1. On January 10, 2019, DHS’ Cybersecurity and Infrastructure Security Agency (CISA) issued a public alert regarding a global Domain Name System (DNS) infrastructure hijacking campaign, which cybersecurity companies attributed to hackers working for the Iranian government. On January 22, 2019, CISA followed up on this warning, and issued an emergency directive that required agencies, within 10 days, to implement multi-factor authentication to protect their .gov domain names. Fifteen months later, the intelligence community has yet to protect its .gov domain names with multi-factor authentication, despite repeated requests from my office. Please explain the reasons for this delay and provide me with an estimate for when you expect to have implemented this cybersecurity best-practice across the intelligence community.

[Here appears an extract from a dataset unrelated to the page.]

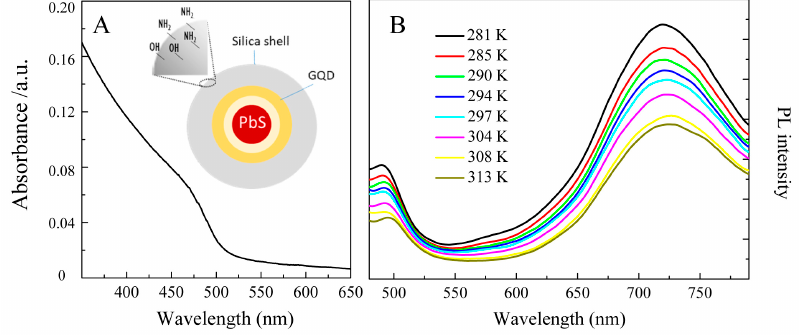
Figure Figure 4. UV-Vis absorption (A) and fluorescence spectra in a 281 − 333 K temperature range (B, λ ex = 400 nm) of silica coated GQDs NPs. A sketch of the nanostructure is shown in panel A.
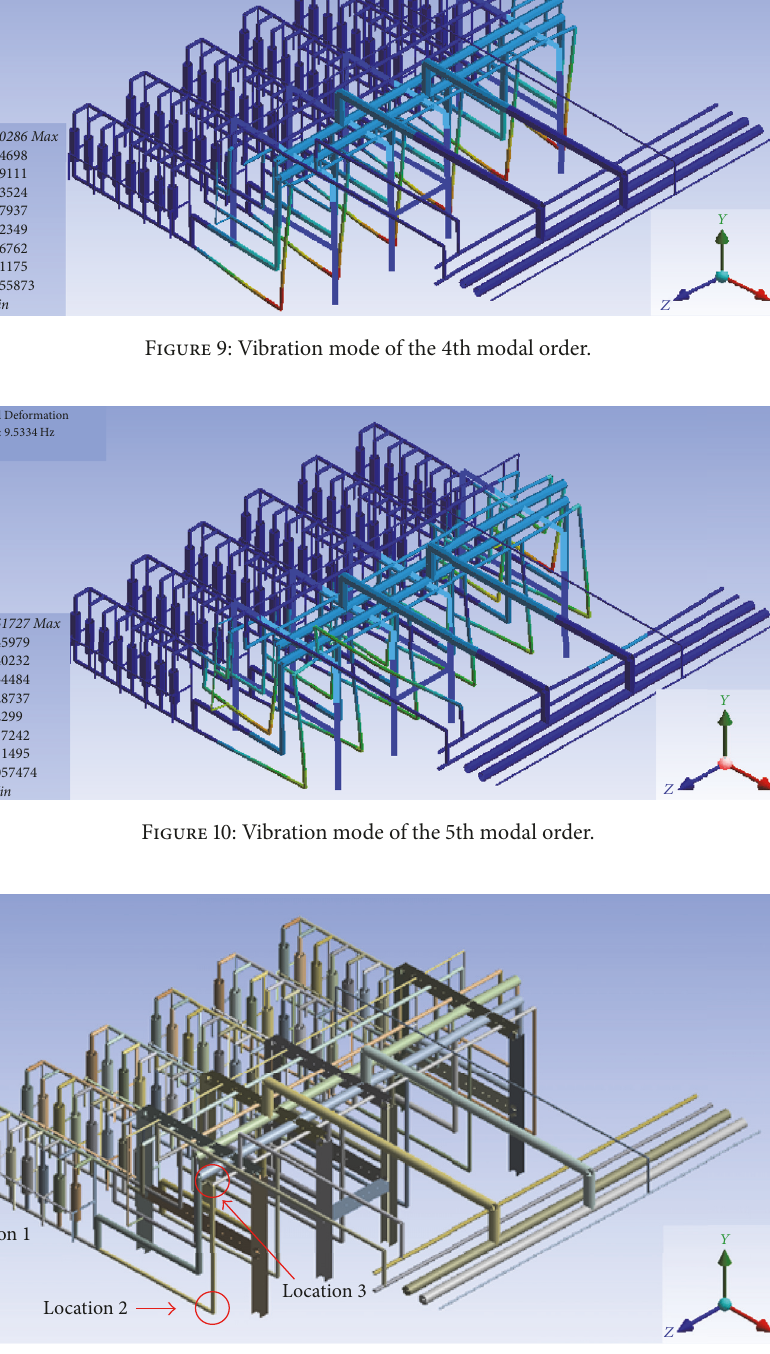
Figure 11: Locations of vibration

2. On October 16, 2017, CISA issued a directive to federal agencies requiring them to protect their websites and email using encryption and other advanced cybersecurity technologies. This CISA directive included a requirement to adopt DMARC, an anti- phishing technology. The vast majority of federal agencies have complied with this directive and implemented DMARC — nearly 80 percent according to one recent survey. Unfortunately, the intelligence community has lagged behind the rest of the government in DMARC adoption. My staff verified—using publicly available tools—that the Central Intelligence Agency, the National Reconnaissance Office, and your office have all failed to enable DMARC anti-phishing protections which would prevent hackers from sending emails that impersonate your organizations. Please explain the reasons why the intelligence community, and your office in particular, have not adopted DMARC and provide me with an estimate for when you expect to have implemented this cybersecurity best-practice across the intelligence community.

3. According to media reports, the Joint Worldwide Intel Communications System (JWICS), the intelligence community’s classified computer network for top secret information, does not currently use multi-factor authentication, an industry-standard cybersecurity protection. In a presentation at the Department of Defense Intelligence Information System Worldwide Conference on August 20, 2019, Jean Schaffer, the Defense Intelligence Agency’s (DIA) cyber and enterprise operations chief, stated that DIA was looking to upgrade JWICS to support multi-factor authentication. Please explain why JWICS does not currently require multi-factor authentication and why this is consistent with federal cybersecurity best practices detailed by the National Institute of Standards and Technology in Special Publication 800-63B.

4. Do you intend to adopt each of the 22 cybersecurity recommendations of the Inspector General of the Intelligence Community? If yes, please provide an estimate for when you expect to have implemented each of these recommendations. If no, please explain why.

Thank you for your attention to this important matter. If you have any questions about this request, please contact Chris Soghoian in my office.